▶ **Data**

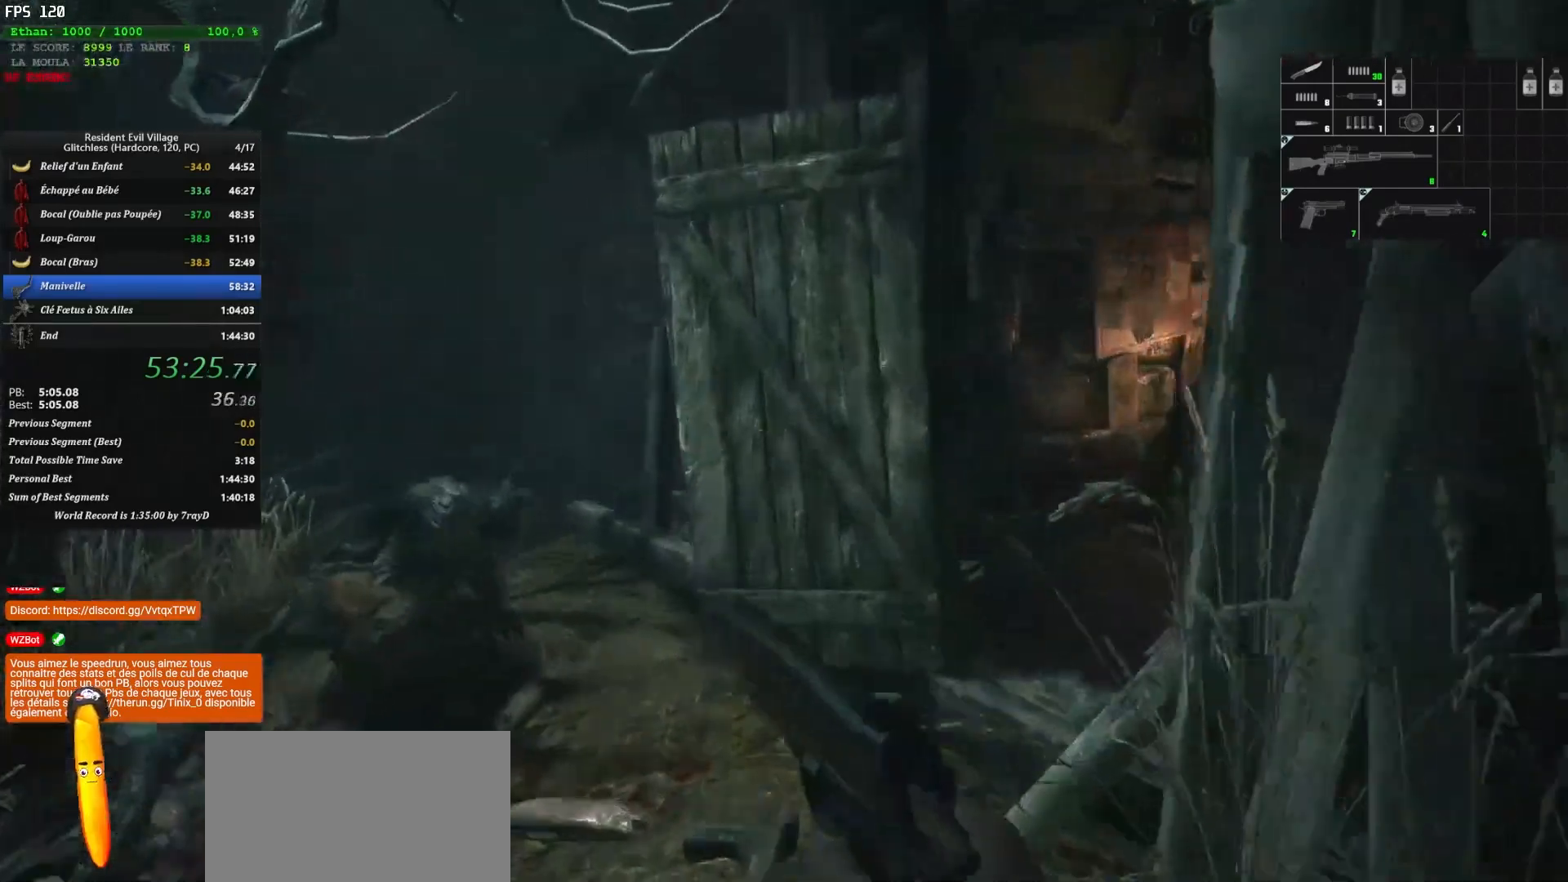
{"keys": ["shift", "z"], "mouse": [], "mouse_move": "right", "events": []}
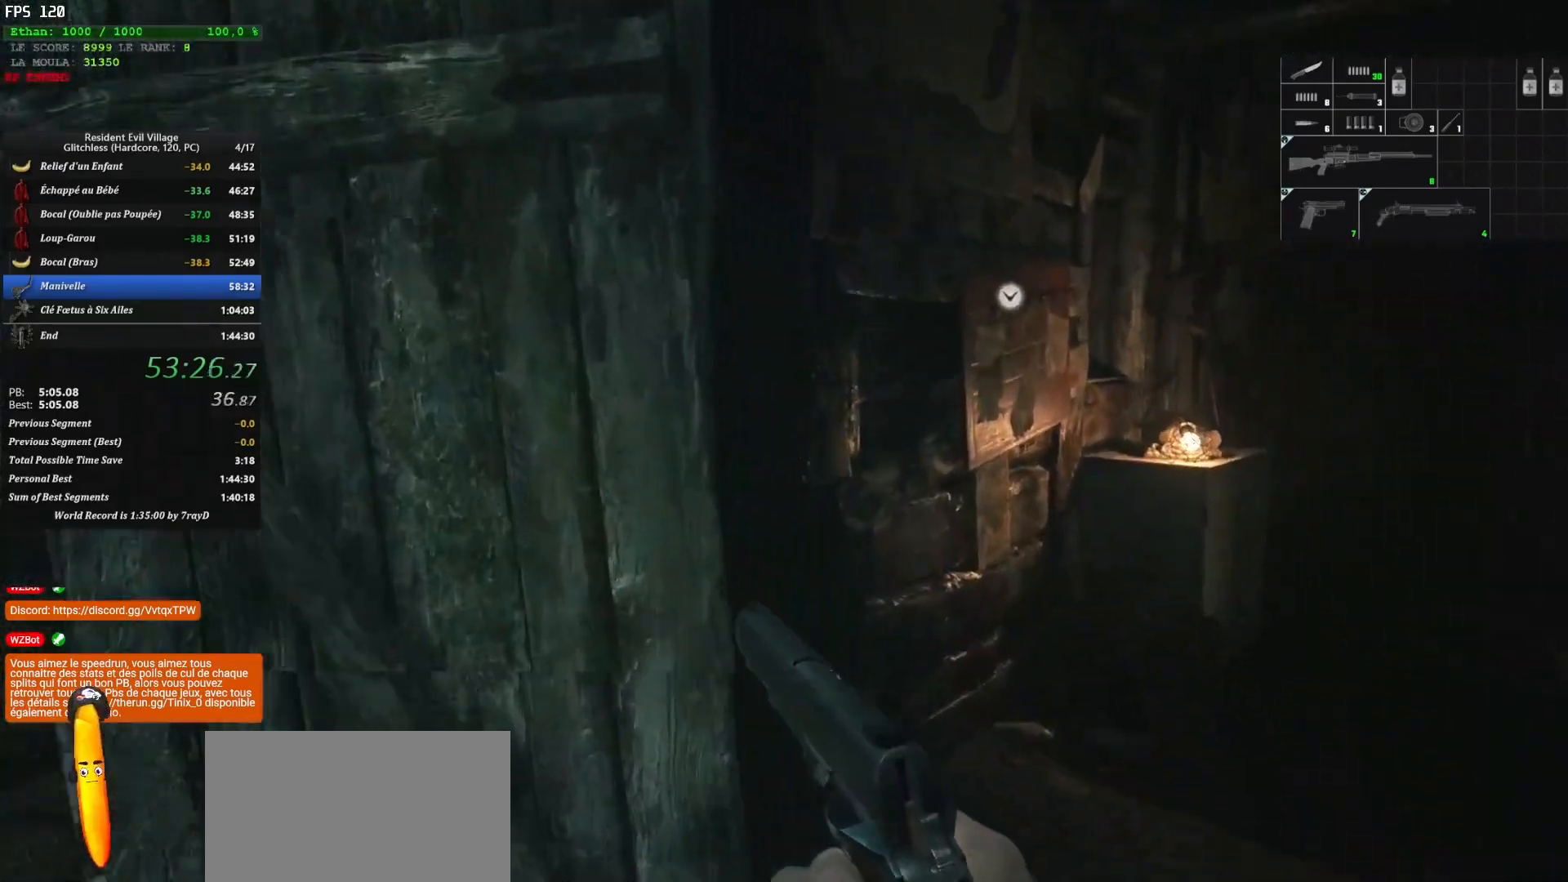
{"keys": ["d", "shift", "z"], "mouse": [], "mouse_move": "left", "events": [[233, "d", "down"]]}
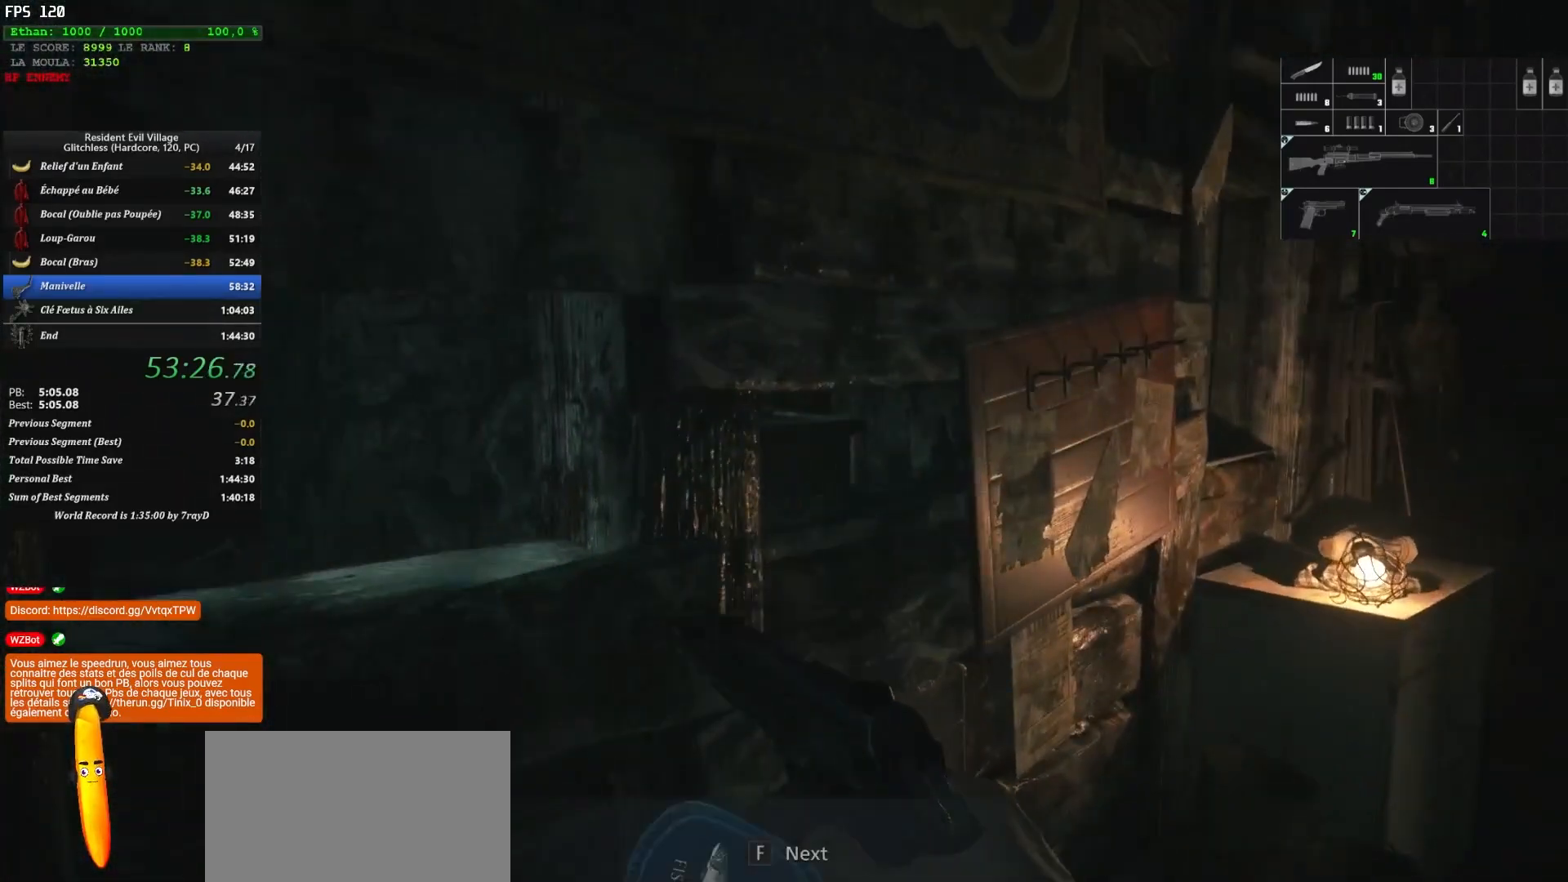
{"keys": ["q", "s", "shift"], "mouse": [], "mouse_move": "left", "events": [[333, "q", "down"], [333, "z", "up"], [400, "d", "up"], [400, "s", "down"]]}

▶ **Exercise**
Transcribe the listing in full and omit the pictures.

▶ **Written response**
{"keys": ["shift", "z"], "mouse": [], "mouse_move": "right", "events": []}
{"keys": ["d", "shift", "z"], "mouse": [], "mouse_move": "left", "events": [[233, "d", "down"]]}
{"keys": ["q", "s", "shift"], "mouse": [], "mouse_move": "left", "events": [[333, "q", "down"], [333, "z", "up"], [400, "d", "up"], [400, "s", "down"]]}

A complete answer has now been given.